WHAT IS EXPECTED
Whenever a line of the data below holds the string "maker", copy that line.
*** Opening GIVEN DATA ***
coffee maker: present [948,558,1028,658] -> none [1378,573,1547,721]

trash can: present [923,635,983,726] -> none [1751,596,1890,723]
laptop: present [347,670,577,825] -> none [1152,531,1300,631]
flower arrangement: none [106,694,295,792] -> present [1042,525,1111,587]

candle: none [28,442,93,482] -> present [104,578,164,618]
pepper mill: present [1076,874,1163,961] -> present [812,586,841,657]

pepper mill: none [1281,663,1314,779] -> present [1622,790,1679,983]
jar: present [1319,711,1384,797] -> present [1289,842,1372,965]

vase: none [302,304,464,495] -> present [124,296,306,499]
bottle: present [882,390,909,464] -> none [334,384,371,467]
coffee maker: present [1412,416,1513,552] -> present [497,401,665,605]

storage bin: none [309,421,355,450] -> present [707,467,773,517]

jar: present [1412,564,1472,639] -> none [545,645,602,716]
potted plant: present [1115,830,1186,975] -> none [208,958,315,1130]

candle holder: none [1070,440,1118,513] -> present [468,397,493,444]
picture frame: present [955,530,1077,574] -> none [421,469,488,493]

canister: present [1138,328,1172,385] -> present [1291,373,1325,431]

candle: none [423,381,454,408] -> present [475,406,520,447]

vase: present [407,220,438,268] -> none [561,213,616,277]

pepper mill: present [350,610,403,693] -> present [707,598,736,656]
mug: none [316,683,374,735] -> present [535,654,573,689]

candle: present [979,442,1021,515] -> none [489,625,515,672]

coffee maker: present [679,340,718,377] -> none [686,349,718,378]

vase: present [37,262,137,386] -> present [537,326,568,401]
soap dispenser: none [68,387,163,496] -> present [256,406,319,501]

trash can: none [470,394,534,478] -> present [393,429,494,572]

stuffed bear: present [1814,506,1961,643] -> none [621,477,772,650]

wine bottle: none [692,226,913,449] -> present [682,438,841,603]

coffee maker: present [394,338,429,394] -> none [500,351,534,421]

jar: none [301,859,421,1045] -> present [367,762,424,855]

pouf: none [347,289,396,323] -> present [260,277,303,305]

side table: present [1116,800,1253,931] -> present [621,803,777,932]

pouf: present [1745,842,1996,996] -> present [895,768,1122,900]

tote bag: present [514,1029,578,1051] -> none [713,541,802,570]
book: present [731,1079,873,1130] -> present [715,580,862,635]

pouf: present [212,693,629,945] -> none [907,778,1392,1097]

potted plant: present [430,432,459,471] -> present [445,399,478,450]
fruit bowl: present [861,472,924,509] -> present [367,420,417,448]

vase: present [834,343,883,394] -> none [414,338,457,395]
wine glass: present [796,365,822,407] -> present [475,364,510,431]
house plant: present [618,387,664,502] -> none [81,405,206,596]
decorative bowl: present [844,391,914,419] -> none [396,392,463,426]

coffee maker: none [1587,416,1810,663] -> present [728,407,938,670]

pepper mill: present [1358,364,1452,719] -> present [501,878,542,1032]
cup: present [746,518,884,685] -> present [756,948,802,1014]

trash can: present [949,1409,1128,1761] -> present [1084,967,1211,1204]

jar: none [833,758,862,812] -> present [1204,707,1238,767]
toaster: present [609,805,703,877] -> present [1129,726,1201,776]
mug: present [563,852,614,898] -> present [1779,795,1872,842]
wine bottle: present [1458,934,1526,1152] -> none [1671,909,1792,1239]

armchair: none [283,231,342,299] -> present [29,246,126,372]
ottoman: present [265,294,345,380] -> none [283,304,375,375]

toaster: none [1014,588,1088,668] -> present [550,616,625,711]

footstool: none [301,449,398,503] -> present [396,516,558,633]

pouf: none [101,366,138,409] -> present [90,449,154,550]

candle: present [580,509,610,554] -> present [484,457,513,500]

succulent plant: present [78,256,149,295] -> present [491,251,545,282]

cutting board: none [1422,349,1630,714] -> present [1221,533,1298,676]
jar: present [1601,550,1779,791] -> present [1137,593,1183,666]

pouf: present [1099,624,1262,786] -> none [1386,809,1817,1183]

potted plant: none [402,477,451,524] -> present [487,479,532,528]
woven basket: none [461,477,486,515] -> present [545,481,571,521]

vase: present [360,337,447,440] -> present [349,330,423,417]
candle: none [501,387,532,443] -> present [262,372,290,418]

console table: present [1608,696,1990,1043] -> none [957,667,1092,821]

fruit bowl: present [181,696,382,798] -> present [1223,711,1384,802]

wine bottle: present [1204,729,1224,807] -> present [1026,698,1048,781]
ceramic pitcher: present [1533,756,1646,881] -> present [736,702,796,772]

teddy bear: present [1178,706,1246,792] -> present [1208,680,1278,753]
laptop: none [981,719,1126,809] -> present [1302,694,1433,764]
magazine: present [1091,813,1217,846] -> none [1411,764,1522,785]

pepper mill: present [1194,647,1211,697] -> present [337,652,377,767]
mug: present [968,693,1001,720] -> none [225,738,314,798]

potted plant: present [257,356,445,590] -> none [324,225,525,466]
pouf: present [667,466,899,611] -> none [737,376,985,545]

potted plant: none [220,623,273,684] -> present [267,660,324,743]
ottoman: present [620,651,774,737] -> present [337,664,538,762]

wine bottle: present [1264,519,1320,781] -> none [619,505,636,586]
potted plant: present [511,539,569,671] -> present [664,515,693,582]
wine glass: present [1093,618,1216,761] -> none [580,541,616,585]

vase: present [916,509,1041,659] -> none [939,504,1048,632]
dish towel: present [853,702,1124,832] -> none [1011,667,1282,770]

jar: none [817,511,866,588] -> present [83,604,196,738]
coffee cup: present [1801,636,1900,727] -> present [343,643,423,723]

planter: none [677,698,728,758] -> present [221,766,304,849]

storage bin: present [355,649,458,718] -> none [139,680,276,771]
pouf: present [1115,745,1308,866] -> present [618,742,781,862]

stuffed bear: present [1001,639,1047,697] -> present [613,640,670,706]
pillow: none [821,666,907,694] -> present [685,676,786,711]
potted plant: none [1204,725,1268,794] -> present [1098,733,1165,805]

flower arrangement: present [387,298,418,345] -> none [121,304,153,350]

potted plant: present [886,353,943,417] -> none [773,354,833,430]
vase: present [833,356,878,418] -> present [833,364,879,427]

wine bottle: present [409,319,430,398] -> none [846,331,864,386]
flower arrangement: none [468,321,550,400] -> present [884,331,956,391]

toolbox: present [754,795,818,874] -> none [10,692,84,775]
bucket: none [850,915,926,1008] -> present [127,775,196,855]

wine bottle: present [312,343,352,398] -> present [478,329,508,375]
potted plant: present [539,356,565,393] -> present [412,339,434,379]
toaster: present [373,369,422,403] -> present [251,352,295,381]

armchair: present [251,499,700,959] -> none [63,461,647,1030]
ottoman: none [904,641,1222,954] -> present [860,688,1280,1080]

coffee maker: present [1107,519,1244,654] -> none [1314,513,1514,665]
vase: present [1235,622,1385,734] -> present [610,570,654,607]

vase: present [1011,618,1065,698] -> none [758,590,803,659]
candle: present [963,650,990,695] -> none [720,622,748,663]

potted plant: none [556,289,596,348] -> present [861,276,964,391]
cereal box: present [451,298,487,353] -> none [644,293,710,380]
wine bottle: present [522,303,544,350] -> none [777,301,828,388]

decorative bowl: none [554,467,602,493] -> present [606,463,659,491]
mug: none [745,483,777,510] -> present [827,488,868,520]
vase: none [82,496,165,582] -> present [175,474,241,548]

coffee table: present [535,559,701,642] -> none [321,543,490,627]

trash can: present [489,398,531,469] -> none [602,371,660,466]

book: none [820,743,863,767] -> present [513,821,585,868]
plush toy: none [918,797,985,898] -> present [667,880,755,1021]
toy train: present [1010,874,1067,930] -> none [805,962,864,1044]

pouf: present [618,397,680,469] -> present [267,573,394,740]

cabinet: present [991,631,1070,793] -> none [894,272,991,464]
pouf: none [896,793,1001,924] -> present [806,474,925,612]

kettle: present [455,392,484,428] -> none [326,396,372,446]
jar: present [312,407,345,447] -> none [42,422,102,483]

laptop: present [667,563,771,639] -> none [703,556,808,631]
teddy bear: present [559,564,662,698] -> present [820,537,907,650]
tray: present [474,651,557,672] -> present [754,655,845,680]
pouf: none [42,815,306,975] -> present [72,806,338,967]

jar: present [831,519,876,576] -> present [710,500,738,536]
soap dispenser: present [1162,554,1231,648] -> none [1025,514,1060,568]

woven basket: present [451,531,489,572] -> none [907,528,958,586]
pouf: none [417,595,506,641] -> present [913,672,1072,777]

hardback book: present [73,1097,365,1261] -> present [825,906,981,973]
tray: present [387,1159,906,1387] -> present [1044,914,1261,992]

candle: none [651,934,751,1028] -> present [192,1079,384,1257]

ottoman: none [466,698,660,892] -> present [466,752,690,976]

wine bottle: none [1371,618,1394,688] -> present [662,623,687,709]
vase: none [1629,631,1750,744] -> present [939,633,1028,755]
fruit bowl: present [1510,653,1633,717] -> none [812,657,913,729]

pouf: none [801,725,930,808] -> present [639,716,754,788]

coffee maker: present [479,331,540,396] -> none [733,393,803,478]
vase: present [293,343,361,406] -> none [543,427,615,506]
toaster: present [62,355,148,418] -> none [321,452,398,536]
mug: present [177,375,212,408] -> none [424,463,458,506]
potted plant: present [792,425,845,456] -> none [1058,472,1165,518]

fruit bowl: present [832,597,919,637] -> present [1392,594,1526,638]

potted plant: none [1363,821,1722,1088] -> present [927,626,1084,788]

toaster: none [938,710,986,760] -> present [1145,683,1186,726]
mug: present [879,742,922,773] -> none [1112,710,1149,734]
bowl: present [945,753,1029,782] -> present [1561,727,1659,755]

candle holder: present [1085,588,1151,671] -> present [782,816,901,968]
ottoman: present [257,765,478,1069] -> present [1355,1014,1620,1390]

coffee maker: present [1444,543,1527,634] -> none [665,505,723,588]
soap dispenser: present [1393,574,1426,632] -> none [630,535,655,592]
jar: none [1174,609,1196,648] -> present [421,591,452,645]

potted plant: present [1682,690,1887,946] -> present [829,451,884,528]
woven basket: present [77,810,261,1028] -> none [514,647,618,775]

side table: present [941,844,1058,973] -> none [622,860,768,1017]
*** Closing GIVEN DATA ***
RESPONSE TO THIS EXERCISE
coffee maker: present [948,558,1028,658] -> none [1378,573,1547,721]
coffee maker: present [1412,416,1513,552] -> present [497,401,665,605]
coffee maker: present [679,340,718,377] -> none [686,349,718,378]
coffee maker: present [394,338,429,394] -> none [500,351,534,421]
coffee maker: none [1587,416,1810,663] -> present [728,407,938,670]
coffee maker: present [1107,519,1244,654] -> none [1314,513,1514,665]
coffee maker: present [479,331,540,396] -> none [733,393,803,478]
coffee maker: present [1444,543,1527,634] -> none [665,505,723,588]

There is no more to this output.